Stored items:

********

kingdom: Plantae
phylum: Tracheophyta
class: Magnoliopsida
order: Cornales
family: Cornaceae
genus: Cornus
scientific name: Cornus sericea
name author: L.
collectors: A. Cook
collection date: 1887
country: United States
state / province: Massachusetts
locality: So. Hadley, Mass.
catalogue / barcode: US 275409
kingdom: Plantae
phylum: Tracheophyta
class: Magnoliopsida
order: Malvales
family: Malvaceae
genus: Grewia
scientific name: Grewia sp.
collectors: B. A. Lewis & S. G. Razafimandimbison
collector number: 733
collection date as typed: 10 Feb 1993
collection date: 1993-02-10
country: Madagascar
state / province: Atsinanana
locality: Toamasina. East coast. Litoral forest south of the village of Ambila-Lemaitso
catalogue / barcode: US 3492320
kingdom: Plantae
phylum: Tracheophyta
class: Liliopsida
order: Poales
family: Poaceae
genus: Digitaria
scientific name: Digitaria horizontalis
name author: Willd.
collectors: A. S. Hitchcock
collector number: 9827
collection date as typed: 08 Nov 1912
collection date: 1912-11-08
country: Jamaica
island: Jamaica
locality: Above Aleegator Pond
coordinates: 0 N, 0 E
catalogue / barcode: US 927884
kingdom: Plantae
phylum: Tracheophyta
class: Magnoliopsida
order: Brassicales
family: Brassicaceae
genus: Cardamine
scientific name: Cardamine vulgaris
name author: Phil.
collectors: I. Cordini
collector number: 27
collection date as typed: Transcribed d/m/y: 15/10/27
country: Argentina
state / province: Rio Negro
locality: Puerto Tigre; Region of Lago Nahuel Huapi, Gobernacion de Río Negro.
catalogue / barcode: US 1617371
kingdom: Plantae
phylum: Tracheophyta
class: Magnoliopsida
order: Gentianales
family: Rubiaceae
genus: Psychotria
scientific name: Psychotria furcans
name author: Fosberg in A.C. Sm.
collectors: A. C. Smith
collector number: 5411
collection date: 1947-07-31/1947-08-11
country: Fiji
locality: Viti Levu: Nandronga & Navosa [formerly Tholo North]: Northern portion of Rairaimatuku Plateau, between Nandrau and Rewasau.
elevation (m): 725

********

BRIEF:
Report how many lines in the listing above contain the string "typed". Give the number only.

RESULT OF THE EXERCISE:
3